**Testo fornito**
┌────────

CORTE SUPREMA DI CASSAZIONE – SEZIONE PRIMA PENALE

Ricorso n. 39.837/2013 R.G.

* Udienza del 3 ottobre 2014

Letta la requisitoria del Pubblico Ministero, in persona del
dott. Vito D’Ambrosio, sostituto procuratore generale della
Repubblica presso questa Corte, il quale ha concluso per l’annullamento del provvedimento impugnato con rinvio al giudice
di merito per nuovo esame.

1. — Con ordinanza, deliberata e depositata il 17 agosto 2013, il
giudice per le indagini preliminari del Tribunale ordinario di
Catanzaro — per quanto qui rileva — non ha convalidato l’arresto di Roberto Quaresima, eseguito dai Carabinieri della Stazione di Girifalco il 15 agosto 2013 per il tentato omicidio in
pregiudizio di Vincenzo Ferraina e per i concorrenti reati concernenti le armi, motivando che difettavano i requisiti sia della
flagranza che della quasi flagranza, in quanto l’indagato era
stato tratto in arresto dopo che si era consegnato ai Militari
dell’ Arma.

2. — Il procuratore della Repubblica presso il Tribunale ordinario di Catanzaro, in persona del dott. Vincenzo Russo, sostituto procuratore della Repubblica, ha proposto ricorso per cassazione, mediante atto, recante la data del 18 settembre 2013,
deducendo «inosservanza o erronea applicazione della legge penale».

└────────

**Materiale**
┌────────

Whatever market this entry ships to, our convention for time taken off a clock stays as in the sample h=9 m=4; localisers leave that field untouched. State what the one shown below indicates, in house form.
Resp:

└────────

**Cosa fare**
1. Ricopia senza modifiche il brano del testo sul ricorso in Cassazione che va da "Letta la requisitoria" a "dell’ Arma.".
2. Scrivi il seguito del testo sul ricorso in Cassazione, partendo dopo la sua ultima frase.

**Risposte date**
1.
Letta la requisitoria del Pubblico Ministero, in persona del
dott. Vito D’Ambrosio, sostituto procuratore generale della
Repubblica presso questa Corte, il quale ha concluso per l’annullamento del provvedimento impugnato con rinvio al giudice
di merito per nuovo esame.

1. — Con ordinanza, deliberata e depositata il 17 agosto 2013, il
giudice per le indagini preliminari del Tribunale ordinario di
Catanzaro — per quanto qui rileva — non ha convalidato l’arresto di Roberto Quaresima, eseguito dai Carabinieri della Stazione di Girifalco il 15 agosto 2013 per il tentato omicidio in
pregiudizio di Vincenzo Ferraina e per i concorrenti reati concernenti le armi, motivando che difettavano i requisiti sia della
flagranza che della quasi flagranza, in quanto l’indagato era
stato tratto in arresto dopo che si era consegnato ai Militari
dell’ Arma.

2.
Il ricorrente sostiene: le ricerche del Quaresima, immediatamente avviate dalla polizia giudiziaria, non si erano mai interrotte; inoltre ricorreva la flagranza della detenzione dell’arma
comune da sparo, nascosta nell’incavo di un tronco di albero,
atteso che l’arrestato rivelò il nascondiglio ai Carabinieri all’atto della sua costituzione.

3. — Il procuratore generale della Repubblica presso questa
Corte suprema di cassazione, mediante atto recante la data del
2 aprile 2014, rileva ad adiuvandum: la spontanea presentazione dell’indagato non costituisce valido motivo per ritenere
che le ricerche fossero state nel frattempo interrotte.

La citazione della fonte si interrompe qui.